COVID-19, a sprawa polska
A skoro o Polsce… Trudno mówić o kondycji gospodarczej i ekonomicznej mając do czynienia z sytuacją bezprecedensową. Na dziś możemy być pewni jednego – recesja techniczna już wystąpiła, bowiem odnotowano dwa ujemne kwartały z rzędu, którym epidemia z pewnością pomogła. W kraju mamy do czynienia z efektem domina, który jest spowodowany w dużej mierze ruchami prewencyjnymi. Ważne sektory gospodarcze pozostają wyjątkowo wrażliwe na obecne problemy. Konsumenci odwracają się od masowych wydarzeń kulturalnych i usług turystycznych. Dużo traci także sektor lotniczy. Prognozowanie względem rodzimego rynku jest utrudnione również ze względu na fakt, że nasz kraj nie został objęty badaniami OECD. Organizacja o takie badania pokusiła się na przykładzie Italii, a z raportów wynika, że olbrzymia liczba zachorowań nie obniży wskaźników gospodarczych, choć z drugiej strony odbiera nadzieje na jakikolwiek wzrost w roku 2020. Podstawowym kryterium ekonomicznym pozostaje skala rozprzestrzeniania się epidemii w poszczególnych obszarach kraju. Skutki gospodarcze mogą być wyraźnie odczuwalne w momencie w którym skażenie dotknie ośrodków uprzemysłowionych, a za taki uznajemy m.in. Śląsk. Zakładając, że liczba osób zarażonych wzrośnie w najbliższych dniach drastycznie – konsekwencje gospodarcze krajów takich jak Grecja, Hiszpania, czy wspomniane Włochy nie powinny powtórzyć się w naszych realiach. Wszystko za sprawą dużego udziału sektora turystycznego w krajowym PKB. W państwach zachodnich udział ten oscyluje w granicach kilkunastu procent.

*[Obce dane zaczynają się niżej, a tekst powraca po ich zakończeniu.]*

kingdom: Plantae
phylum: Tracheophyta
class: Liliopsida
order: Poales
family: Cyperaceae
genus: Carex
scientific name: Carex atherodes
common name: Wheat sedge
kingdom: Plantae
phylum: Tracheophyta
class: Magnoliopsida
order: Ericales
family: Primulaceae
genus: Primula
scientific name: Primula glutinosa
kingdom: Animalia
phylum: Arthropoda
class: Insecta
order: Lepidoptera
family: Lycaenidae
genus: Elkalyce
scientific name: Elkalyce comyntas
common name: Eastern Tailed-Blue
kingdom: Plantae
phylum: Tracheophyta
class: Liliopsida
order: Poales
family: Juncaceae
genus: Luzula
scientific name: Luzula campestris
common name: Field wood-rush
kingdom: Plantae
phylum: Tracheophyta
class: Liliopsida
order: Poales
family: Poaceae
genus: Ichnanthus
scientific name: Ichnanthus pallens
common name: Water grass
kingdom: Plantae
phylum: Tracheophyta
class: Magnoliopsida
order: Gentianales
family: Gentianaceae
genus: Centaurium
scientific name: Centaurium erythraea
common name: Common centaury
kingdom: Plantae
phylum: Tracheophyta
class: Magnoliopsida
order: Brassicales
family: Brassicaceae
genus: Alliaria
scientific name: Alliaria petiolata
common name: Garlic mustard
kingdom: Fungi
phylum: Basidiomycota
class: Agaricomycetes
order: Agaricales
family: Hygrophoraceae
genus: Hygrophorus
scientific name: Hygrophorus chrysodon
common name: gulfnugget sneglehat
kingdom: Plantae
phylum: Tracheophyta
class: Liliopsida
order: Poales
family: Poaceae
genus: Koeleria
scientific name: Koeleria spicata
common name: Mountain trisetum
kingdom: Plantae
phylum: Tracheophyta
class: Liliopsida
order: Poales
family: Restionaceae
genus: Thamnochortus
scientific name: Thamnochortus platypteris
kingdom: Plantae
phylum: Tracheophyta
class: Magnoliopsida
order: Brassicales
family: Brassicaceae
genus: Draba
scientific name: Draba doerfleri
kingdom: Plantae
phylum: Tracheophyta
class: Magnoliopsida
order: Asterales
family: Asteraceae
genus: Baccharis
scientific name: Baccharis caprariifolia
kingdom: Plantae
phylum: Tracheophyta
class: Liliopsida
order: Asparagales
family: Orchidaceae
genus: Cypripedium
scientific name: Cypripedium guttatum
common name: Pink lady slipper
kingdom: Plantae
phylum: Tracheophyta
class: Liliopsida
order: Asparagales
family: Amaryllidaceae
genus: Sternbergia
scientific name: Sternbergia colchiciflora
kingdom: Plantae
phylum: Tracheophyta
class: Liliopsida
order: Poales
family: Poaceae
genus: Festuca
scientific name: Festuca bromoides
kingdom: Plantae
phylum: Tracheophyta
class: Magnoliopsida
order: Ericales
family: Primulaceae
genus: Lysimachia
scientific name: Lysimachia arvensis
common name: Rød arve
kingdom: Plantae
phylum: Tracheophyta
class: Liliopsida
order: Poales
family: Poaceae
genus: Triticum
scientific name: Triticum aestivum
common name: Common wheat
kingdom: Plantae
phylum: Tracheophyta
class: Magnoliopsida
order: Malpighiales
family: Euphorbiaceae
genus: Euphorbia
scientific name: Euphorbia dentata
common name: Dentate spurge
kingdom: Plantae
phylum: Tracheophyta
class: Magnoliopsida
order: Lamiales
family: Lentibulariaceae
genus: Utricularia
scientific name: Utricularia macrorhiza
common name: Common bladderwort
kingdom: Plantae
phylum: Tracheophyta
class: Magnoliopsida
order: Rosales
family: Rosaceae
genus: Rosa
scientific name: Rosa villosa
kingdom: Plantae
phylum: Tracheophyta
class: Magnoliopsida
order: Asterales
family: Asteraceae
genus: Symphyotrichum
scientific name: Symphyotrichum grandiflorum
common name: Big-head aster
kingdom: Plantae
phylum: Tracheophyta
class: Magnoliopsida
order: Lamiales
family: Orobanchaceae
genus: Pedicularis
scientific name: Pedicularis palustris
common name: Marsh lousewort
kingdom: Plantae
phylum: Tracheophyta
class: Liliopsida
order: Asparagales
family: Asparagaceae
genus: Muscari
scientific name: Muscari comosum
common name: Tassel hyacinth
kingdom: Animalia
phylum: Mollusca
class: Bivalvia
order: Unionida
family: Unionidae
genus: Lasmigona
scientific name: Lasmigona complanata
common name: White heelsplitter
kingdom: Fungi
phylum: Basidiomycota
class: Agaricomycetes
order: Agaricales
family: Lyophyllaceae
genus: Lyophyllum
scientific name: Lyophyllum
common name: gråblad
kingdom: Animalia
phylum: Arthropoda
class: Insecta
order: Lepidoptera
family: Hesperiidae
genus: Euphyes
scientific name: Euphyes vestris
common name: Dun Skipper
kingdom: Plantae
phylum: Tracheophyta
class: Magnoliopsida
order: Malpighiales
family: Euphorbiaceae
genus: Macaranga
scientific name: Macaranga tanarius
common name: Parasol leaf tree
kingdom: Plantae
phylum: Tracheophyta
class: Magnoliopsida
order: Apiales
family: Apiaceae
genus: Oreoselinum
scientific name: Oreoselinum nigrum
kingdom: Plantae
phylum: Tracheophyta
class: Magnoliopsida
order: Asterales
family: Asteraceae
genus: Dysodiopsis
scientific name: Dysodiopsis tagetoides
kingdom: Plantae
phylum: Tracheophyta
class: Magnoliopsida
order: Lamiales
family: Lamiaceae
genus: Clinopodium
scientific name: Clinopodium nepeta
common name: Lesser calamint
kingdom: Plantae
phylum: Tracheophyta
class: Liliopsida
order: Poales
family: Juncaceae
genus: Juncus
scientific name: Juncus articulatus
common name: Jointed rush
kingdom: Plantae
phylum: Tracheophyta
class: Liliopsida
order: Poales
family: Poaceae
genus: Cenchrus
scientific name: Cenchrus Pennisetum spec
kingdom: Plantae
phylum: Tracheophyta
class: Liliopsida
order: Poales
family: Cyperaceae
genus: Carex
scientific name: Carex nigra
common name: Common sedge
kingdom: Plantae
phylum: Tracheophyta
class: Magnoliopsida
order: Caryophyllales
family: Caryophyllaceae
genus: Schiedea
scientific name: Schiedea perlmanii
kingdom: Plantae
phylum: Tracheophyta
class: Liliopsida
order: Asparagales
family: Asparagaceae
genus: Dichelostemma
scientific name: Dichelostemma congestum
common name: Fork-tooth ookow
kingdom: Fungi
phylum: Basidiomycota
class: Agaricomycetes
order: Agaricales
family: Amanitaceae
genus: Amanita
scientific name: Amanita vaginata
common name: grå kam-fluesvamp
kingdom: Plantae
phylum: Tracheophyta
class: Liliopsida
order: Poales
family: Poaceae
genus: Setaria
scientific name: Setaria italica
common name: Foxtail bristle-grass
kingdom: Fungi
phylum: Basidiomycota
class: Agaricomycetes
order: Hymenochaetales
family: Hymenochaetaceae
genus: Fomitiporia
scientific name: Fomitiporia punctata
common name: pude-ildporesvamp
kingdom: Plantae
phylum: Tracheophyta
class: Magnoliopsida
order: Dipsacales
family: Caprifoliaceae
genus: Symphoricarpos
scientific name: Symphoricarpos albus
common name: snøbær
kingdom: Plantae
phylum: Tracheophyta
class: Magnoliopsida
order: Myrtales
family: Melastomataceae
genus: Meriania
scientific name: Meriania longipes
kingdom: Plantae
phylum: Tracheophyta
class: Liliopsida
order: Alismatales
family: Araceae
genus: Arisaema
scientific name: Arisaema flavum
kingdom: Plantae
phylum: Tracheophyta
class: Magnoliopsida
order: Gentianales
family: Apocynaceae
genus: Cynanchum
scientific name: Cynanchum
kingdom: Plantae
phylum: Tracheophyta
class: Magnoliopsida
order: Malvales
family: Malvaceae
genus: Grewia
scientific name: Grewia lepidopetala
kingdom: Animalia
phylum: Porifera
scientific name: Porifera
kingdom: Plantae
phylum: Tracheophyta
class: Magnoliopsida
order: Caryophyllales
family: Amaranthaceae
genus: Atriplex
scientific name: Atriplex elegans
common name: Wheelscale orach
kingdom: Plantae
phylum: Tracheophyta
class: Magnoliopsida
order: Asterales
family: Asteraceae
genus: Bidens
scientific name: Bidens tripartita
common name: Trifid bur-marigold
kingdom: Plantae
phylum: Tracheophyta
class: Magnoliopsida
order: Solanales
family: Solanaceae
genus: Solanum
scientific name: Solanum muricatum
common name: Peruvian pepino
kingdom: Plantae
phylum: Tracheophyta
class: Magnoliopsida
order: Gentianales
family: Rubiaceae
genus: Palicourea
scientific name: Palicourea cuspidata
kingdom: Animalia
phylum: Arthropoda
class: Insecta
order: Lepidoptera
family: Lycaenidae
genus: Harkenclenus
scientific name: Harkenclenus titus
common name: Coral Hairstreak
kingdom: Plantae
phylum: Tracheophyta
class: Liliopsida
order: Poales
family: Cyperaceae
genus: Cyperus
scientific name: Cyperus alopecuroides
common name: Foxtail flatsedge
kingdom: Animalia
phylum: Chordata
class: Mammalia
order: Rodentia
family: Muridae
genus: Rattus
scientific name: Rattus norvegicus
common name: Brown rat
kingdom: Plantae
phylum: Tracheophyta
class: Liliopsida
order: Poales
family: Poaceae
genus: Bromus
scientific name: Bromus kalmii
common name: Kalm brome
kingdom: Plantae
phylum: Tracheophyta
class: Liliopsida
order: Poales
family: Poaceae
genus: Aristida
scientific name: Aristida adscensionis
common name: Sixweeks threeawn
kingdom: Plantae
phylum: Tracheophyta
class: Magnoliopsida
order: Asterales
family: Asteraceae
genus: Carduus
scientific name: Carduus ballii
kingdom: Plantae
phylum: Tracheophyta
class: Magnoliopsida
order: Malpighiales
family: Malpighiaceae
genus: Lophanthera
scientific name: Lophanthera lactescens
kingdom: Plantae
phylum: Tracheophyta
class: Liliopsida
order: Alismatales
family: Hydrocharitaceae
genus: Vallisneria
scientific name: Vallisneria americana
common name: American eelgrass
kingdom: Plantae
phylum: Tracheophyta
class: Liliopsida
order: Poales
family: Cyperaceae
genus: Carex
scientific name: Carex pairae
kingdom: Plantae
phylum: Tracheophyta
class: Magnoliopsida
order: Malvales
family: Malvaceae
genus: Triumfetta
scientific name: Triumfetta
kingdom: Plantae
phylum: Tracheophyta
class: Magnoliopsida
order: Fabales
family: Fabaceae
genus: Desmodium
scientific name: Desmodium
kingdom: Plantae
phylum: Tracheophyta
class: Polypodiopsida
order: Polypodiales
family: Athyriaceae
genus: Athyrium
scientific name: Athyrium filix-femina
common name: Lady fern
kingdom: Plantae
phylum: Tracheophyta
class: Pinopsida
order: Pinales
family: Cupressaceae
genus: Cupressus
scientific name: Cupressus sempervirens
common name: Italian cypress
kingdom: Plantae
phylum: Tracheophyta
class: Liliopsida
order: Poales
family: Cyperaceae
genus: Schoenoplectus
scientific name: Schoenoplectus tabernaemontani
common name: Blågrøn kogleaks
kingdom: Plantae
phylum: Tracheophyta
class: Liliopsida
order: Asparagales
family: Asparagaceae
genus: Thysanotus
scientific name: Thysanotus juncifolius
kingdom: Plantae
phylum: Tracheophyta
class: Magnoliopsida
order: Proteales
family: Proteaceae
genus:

Wpływ na kondycję rodzimej gospodarki będą miały potencjalne ruchy polityczne. Eksperci z Departamentu Analiz Ekonomicznych NBP podkreślają, że scenariusz prognostyczny na ten czas zakłada obniżenie wzrostu gospodarczego oraz wzrost inflacji o charakterze przejściowym, w dalszym horyzoncie – jej spadek. Tu warto podkreślić, że jest to scenariusz ledwie bazowy z którego wynika, że inflacja konsumencka osiągnie wartość 3.7%. Należy dodać, że choć wpływ koronawirusa na prognozy jest zasadny, to znaczenie mają również wątki oboczne w postaci podwyżek cen energii oraz warunki meteorologiczne. Minimalny wpływ może mieć też świńska grypa, choć do zasięgów obecnej epidemii wciąż jej daleko.